A perspectiva é de que, com a execução do sistema, ocorra um controle mais rígido sobre os dados pessoais dos consumidores. Com essas regras, as empresas terão de manter o alerta às multas, pois as penalidades podem chegar a 20 milhões de euros.

Pelo GDPR, os cidadãos terão também o direito de saber de que forma a informação será utilizada e sua finalidade, como será processada e por quanto tempo vai ser preservada. O acesso a tais dados depende da autorização do usuário.

O novo sistema estabelece ainda que todas as condições aos usuários devem ser expostas com fácil acesso e compreensão. Se houver algum incidente cibernético que ponha em risco a privacidade das pessoas, o ocorrido deve ser comunicado às autoridades em 72 horas.

Apesar de se tratar de uma legislação europeia, qualquer empresa do mundo, inclusive do Brasil, que coletar, armazenar, ou processar dados de cidadãos europeus estará sujeita às novas regras.

Efeitos no Brasil

Ainda que seja direcionado a europeus e a pessoas de outras nacionalidades que morem na Europa, o GDPR tem potencial de impactar internautas e empresas de tecnologia de todo planeta. Mas não só. Toda e qualquer companhia que manipule dados pode ser impactada, caso guarde ou receba informações de europeus. Isso inclui desde instituições financeiras até pousadas ou restaurantes em pontos turísticos.

O caso das subsidiárias no Brasil de empresas não-europeias mas com presença na Europa é uma quarta situação em que os brasileiros verão seu relacionamento com empresas conectadas regidos pelos termos europeus, ainda que indiretamente.

Nesse caso, porém, a extensão das adaptações ao GDPR para brasileiros é opcional. Nessa categoria, estão as maiores empresas de tecnologia do mundo, como Apple, Facebook, Google, Microsoft e Twitter.

Elas se dividem em dois grupos: o das que vão liberar as mudanças para usuários de todos os lugares, como Facebook, Google e Microsoft, e o dos que restringirão as alterações a europeus ou selecionarão quais das novas regras levar a usuários de outros locais, como Twitter e Apple.

Incerteza

As empresas brasileiras que tiverem de cumprir as regras mas não o fizerem estão sujeitas às sanções previstas na lei.
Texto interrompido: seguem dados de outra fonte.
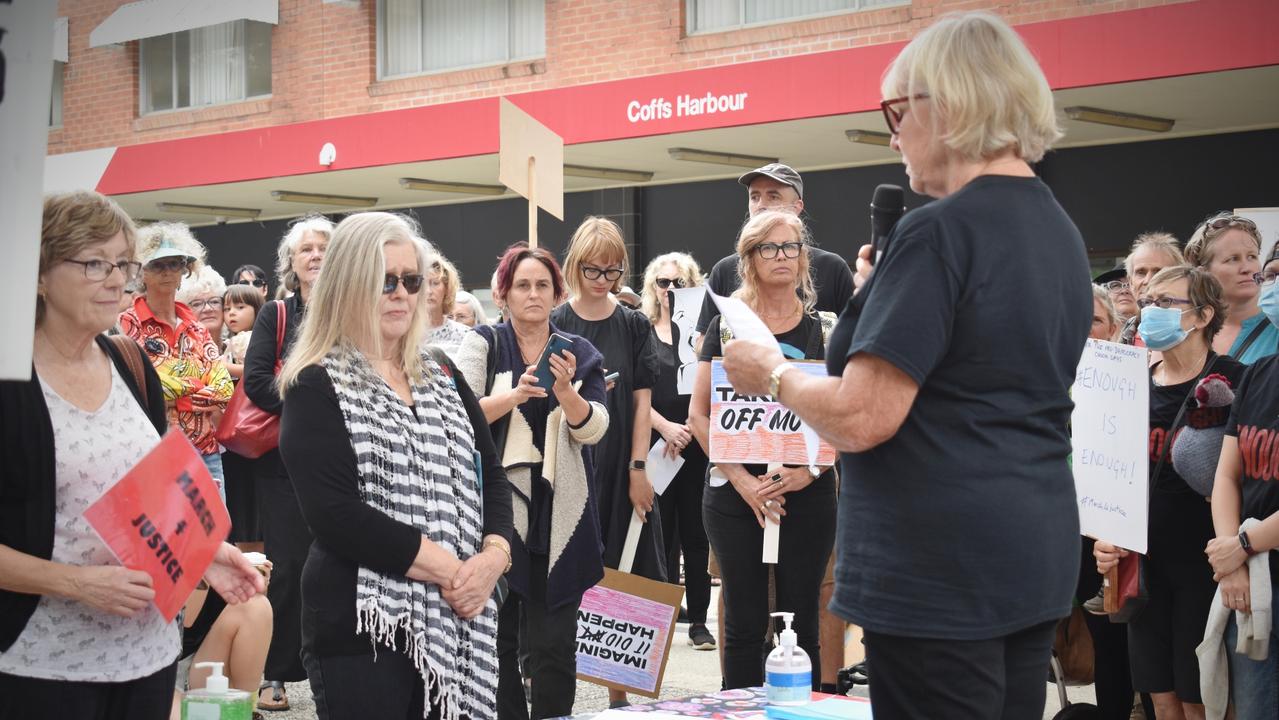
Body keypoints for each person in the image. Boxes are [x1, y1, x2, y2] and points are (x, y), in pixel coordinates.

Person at [721, 12, 1091, 717]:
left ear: (947, 103)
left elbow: (863, 417)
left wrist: (771, 372)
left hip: (936, 567)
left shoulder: (938, 231)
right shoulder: (1057, 228)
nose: (890, 132)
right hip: (1029, 547)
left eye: (895, 109)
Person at [0, 190, 265, 720]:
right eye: (95, 263)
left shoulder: (129, 361)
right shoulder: (11, 382)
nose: (117, 278)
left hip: (147, 656)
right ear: (39, 275)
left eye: (123, 263)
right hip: (44, 664)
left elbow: (155, 488)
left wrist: (206, 553)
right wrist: (73, 582)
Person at [275, 212, 511, 720]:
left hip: (465, 616)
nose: (401, 293)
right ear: (346, 285)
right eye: (384, 281)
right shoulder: (315, 383)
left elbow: (489, 473)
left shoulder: (444, 373)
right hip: (364, 630)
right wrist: (454, 572)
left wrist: (493, 559)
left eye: (411, 280)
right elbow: (334, 514)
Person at [454, 243, 609, 720]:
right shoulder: (483, 342)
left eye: (543, 285)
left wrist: (565, 392)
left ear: (558, 293)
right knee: (496, 641)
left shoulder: (578, 352)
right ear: (503, 293)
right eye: (522, 285)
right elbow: (457, 412)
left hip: (560, 511)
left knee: (555, 646)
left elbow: (596, 427)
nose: (533, 294)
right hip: (494, 510)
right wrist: (514, 396)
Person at [689, 211, 836, 691]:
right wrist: (743, 482)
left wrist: (808, 471)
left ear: (803, 257)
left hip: (807, 493)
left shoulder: (826, 331)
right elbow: (699, 416)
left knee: (804, 626)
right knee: (745, 627)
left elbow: (842, 412)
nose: (781, 257)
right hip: (736, 496)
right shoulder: (727, 328)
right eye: (768, 248)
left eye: (790, 246)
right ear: (749, 259)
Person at [1093, 266, 1245, 720]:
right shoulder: (1128, 378)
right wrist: (1104, 537)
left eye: (1165, 302)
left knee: (1202, 699)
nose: (1148, 311)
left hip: (1204, 565)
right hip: (1141, 566)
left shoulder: (1236, 381)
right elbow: (1106, 473)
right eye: (1147, 301)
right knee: (1159, 696)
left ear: (1201, 316)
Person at [551, 219, 664, 710]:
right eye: (593, 270)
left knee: (626, 573)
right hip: (569, 465)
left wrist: (639, 467)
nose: (603, 280)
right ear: (575, 264)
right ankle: (554, 685)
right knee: (564, 577)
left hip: (621, 466)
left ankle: (620, 693)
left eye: (613, 271)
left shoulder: (634, 324)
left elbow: (643, 403)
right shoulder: (556, 322)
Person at [243, 213, 333, 711]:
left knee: (340, 560)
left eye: (324, 247)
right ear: (292, 263)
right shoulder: (276, 314)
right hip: (282, 462)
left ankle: (331, 667)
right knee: (289, 564)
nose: (316, 255)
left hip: (343, 460)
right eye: (307, 249)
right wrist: (308, 405)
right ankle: (275, 673)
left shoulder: (354, 309)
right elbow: (256, 380)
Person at [1204, 256, 1279, 719]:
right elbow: (1227, 475)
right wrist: (1232, 563)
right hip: (1252, 583)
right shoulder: (1259, 372)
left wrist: (1243, 545)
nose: (1270, 283)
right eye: (1273, 275)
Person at [119, 223, 233, 499]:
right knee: (167, 537)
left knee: (216, 537)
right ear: (141, 272)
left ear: (185, 270)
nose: (168, 271)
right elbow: (137, 389)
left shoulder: (197, 328)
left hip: (206, 450)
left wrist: (173, 390)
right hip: (154, 450)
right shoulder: (126, 325)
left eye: (176, 263)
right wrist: (192, 387)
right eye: (158, 264)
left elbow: (224, 390)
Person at [640, 252, 714, 650]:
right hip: (659, 446)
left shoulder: (703, 335)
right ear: (653, 287)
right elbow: (637, 395)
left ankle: (700, 621)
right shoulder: (643, 330)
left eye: (678, 283)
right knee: (660, 535)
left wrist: (691, 427)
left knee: (696, 536)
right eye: (663, 283)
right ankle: (663, 620)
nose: (670, 290)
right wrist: (665, 427)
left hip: (697, 445)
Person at [694, 162, 854, 335]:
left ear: (797, 207)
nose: (761, 205)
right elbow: (703, 343)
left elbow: (856, 337)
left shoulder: (832, 268)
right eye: (754, 197)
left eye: (773, 197)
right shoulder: (724, 270)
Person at [1184, 213, 1278, 364]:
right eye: (1233, 259)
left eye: (1252, 256)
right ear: (1204, 273)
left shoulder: (1275, 328)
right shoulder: (1188, 331)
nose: (1247, 268)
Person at [220, 283, 265, 545]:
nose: (231, 314)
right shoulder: (229, 343)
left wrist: (224, 367)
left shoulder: (255, 339)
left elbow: (253, 372)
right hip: (233, 436)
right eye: (227, 308)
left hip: (251, 429)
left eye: (240, 307)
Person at [1118, 232, 1186, 346]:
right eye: (1141, 272)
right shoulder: (1128, 329)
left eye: (1158, 272)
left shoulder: (1191, 328)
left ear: (1179, 280)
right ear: (1130, 282)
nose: (1148, 280)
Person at [178, 266, 229, 356]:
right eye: (197, 304)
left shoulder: (238, 347)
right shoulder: (179, 355)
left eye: (214, 301)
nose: (207, 309)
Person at [425, 254, 470, 357]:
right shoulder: (402, 335)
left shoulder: (466, 335)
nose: (428, 291)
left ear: (447, 288)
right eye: (422, 284)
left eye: (435, 283)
“O que ocorre é que o regulamento europeu possui aplicação extraterritorial, o que significa dizer que os outros países precisam estar em conformidade, sob pena de receber penalidades no caso de vazamento ou de mal uso de dados pessoais”, afirma a juíza Viviane Maldonado, do Tribunal de Justiça de São Paulo.

Não está definido, porém, nem para as entidades judiciais brasileiras como isso ocorrerá.

“Não está muito bem esclarecimento como vai ser feito a execução da lei, do ponto de vista de alcançar empresas que estão fora da comunidade europeia”, diz a magistrada. “Terá que haver uma transposição e também serem usados instrumentos de cooperação.”

A discussão no Brasil sobre um projeto nesse sentido começou em 2011, mas até agora não há uma regra para proteger dados pessoais, ainda que dois projetos estejam tramitando na Câmara e no Senado. Ainda que de forma limitada, o Marco Civil da Internet estabelece regras para uso de informações pessoais por parte de empresas conectadas.

Especialistas atestam que a ausência de uma lei de proteção de dados no Brasil cria complicações para empresas instaladas no país que fazem processamento intensivo de dados de europeus. Elas terão que criar procedimentos para respeitar as regras da GDPR. “Aí tem que ser feito contrato a contrato”, comenta Ópice Blum. “Ou seja, burocratiza mais, encarece um pouquinho e por tabela pode desestimular [negócios no Brasil].”